WORK ITEM:
The entries are to be given again in full. Every word must match.

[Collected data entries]
• • •

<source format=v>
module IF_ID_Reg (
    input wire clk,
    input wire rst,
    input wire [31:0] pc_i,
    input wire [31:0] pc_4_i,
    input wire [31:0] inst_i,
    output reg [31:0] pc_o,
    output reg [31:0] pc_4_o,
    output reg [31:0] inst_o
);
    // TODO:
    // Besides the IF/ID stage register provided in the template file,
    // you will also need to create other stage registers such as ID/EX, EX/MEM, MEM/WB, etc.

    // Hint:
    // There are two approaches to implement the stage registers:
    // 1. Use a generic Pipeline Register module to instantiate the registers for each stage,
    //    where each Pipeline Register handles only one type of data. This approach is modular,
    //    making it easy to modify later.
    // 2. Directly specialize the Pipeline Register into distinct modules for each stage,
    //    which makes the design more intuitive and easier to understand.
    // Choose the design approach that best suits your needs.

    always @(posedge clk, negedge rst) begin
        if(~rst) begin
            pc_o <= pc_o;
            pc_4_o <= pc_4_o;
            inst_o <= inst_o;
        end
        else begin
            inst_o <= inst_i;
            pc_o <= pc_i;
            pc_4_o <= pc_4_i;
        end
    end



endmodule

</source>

• • •

REPLY:
<source format=v>
module IF_ID_Reg (
    input wire clk,
    input wire rst,
    input wire [31:0] pc_i,
    input wire [31:0] pc_4_i,
    input wire [31:0] inst_i,
    output reg [31:0] pc_o,
    output reg [31:0] pc_4_o,
    output reg [31:0] inst_o
);
    // TODO:
    // Besides the IF/ID stage register provided in the template file,
    // you will also need to create other stage registers such as ID/EX, EX/MEM, MEM/WB, etc.

    // Hint:
    // There are two approaches to implement the stage registers:
    // 1. Use a generic Pipeline Register module to instantiate the registers for each stage,
    //    where each Pipeline Register handles only one type of data. This approach is modular,
    //    making it easy to modify later.
    // 2. Directly specialize the Pipeline Register into distinct modules for each stage,
    //    which makes the design more intuitive and easier to understand.
    // Choose the design approach that best suits your needs.

    always @(posedge clk, negedge rst) begin
        if(~rst) begin
            pc_o <= pc_o;
            pc_4_o <= pc_4_o;
            inst_o <= inst_o;
        end
        else begin
            inst_o <= inst_i;
            pc_o <= pc_i;
            pc_4_o <= pc_4_i;
        end
    end



endmodule

</source>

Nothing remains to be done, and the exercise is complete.